Work instructions:
Copy out the entire listing word for word.

Dataset records:
+++++

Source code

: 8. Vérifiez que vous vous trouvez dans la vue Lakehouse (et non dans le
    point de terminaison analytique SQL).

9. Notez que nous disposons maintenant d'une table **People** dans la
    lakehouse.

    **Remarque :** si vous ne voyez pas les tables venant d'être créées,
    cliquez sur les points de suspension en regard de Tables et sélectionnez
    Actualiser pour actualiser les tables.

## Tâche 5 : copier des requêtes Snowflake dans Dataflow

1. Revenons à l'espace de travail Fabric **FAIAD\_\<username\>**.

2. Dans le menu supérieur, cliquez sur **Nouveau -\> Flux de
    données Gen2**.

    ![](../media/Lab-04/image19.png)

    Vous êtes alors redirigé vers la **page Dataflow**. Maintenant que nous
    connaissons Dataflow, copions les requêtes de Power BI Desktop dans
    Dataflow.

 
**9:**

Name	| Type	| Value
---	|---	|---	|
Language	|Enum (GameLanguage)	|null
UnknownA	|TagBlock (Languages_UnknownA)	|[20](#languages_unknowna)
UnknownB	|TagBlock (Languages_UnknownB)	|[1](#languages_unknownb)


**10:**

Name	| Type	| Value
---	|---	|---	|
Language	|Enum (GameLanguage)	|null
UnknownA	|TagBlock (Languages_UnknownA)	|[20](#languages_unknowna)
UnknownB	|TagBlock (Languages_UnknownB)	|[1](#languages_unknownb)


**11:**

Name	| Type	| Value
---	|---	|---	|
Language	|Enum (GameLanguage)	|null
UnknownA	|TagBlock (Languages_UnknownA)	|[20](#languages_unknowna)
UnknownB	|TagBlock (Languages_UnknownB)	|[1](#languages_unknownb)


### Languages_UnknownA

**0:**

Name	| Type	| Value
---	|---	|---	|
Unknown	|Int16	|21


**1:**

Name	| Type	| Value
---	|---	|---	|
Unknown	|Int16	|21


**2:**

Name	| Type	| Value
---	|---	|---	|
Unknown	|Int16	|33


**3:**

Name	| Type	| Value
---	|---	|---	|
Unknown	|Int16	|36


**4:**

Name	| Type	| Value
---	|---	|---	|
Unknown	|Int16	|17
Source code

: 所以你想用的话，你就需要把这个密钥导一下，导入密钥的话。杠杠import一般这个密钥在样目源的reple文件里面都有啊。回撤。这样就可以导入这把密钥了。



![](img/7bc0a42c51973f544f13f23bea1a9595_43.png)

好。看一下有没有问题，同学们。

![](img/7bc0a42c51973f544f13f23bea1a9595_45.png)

+++++

Exercise result:
Source code

: 8. Vérifiez que vous vous trouvez dans la vue Lakehouse (et non dans le
    point de terminaison analytique SQL).

9. Notez que nous disposons maintenant d'une table **People** dans la
    lakehouse.

    **Remarque :** si vous ne voyez pas les tables venant d'être créées,
    cliquez sur les points de suspension en regard de Tables et sélectionnez
    Actualiser pour actualiser les tables.

## Tâche 5 : copier des requêtes Snowflake dans Dataflow

1. Revenons à l'espace de travail Fabric **FAIAD\_\<username\>**.

2. Dans le menu supérieur, cliquez sur **Nouveau -\> Flux de
    données Gen2**.

    ![](../media/Lab-04/image19.png)

    Vous êtes alors redirigé vers la **page Dataflow**. Maintenant que nous
    connaissons Dataflow, copions les requêtes de Power BI Desktop dans
    Dataflow.

 
**9:**

Name	| Type	| Value
---	|---	|---	|
Language	|Enum (GameLanguage)	|null
UnknownA	|TagBlock (Languages_UnknownA)	|[20](#languages_unknowna)
UnknownB	|TagBlock (Languages_UnknownB)	|[1](#languages_unknownb)


**10:**

Name	| Type	| Value
---	|---	|---	|
Language	|Enum (GameLanguage)	|null
UnknownA	|TagBlock (Languages_UnknownA)	|[20](#languages_unknowna)
UnknownB	|TagBlock (Languages_UnknownB)	|[1](#languages_unknownb)


**11:**

Name	| Type	| Value
---	|---	|---	|
Language	|Enum (GameLanguage)	|null
UnknownA	|TagBlock (Languages_UnknownA)	|[20](#languages_unknowna)
UnknownB	|TagBlock (Languages_UnknownB)	|[1](#languages_unknownb)


### Languages_UnknownA

**0:**

Name	| Type	| Value
---	|---	|---	|
Unknown	|Int16	|21


**1:**

Name	| Type	| Value
---	|---	|---	|
Unknown	|Int16	|21


**2:**

Name	| Type	| Value
---	|---	|---	|
Unknown	|Int16	|33


**3:**

Name	| Type	| Value
---	|---	|---	|
Unknown	|Int16	|36


**4:**

Name	| Type	| Value
---	|---	|---	|
Unknown	|Int16	|17
Source code

: 所以你想用的话，你就需要把这个密钥导一下，导入密钥的话。杠杠import一般这个密钥在样目源的reple文件里面都有啊。回撤。这样就可以导入这把密钥了。



![](img/7bc0a42c51973f544f13f23bea1a9595_43.png)

好。看一下有没有问题，同学们。

![](img/7bc0a42c51973f544f13f23bea1a9595_45.png)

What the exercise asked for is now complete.